Frequently when deer hunters gather, a concern for the ability of deer to grow to maturity in spite of all the natural predators is discussed. Across the North deer must avoid many predators. Recently a friend showed me some interesting pictures that were taken by a trail camera. There were several pictures showing a young nubin buck that was killed by a bobcat. It appeared that the cat had been sitting in a tree and jumped on the buck as it walked past. It was my belief that a bobcat was too small to kill a deer. It appears that I will need to re-think the ability of bobcats to take animals several times their size. I sometimes wonder how any deer make it to adulthood in our area.
Last weekend the youth deer hunt was conducted statewide. For that event some of the gates in the property formerly owned by Consolidated Paper Company were lifted. It appears that the gates were opened on Friday afternoon and re-installed on Monday morning. It was mentioned in a previous column that the roads that were opened were the main roads.

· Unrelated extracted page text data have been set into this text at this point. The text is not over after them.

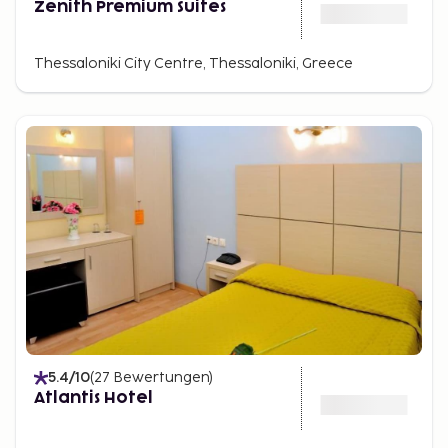
Zenith Premium Suites
Thessaloniki City Centre, Thessaloniki, Greece
5.4
/10
(
27
Bewertungen
)
Atlantis Hotel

It was explained to me that one of the reasons that those roads were closed was that some people leave a lot of trash in the woods. It is as important in the woods as it is along the highways that we all dispose of our trash properly.
Fall fishing is beginning to attract some of those anglers who spend their time searching for trophy fish. Vilas County trophy hunter, Tom Gelb, will be out row trolling until the last day of the season, which is at the end of November.
Sometimes he has been forced to quit sooner because the lakes freeze up. Those anglers who fish late in the season truly earn their fish! It ceases to be fun when the water begins to dramatically cool down. My most difficult task during late fishing is the constant struggle to keep my hands warm and dry.
We have been involved in numerous discussions with area grouse hunters. Each of those hunters we have talked with is telling us that the grouse population is very low. Grouse numbers follow a cycle. High numbers seem to peak every eight to ten years. It seems that more effort will be aimed at the woodcock. They are not as desirable for eating as grouse but they are fun to shoot.
As usual for me, as the mornings get a bit cooler and the leaves drop, I spend more time at the deer shack. This year the mosquitoes are still present making it rather unpleasant to sit quietly in the woods.
This coming week is going to be rather difficult for me to concentrate. The group that I have gone with on numerous elk hunting trips in Colorado is leaving Tuesday. I chose not to accompany them this year since I have a great deal of difficulty adjusting to the high altitude. We have always camped at just over 10,000 feet above sea level. It is very difficult to get ready for that altitude when we live at 1,500 feet.
Longtime Northwoods outdoors personality Roger Sabota writes a bi-monthly column for the Star Journal.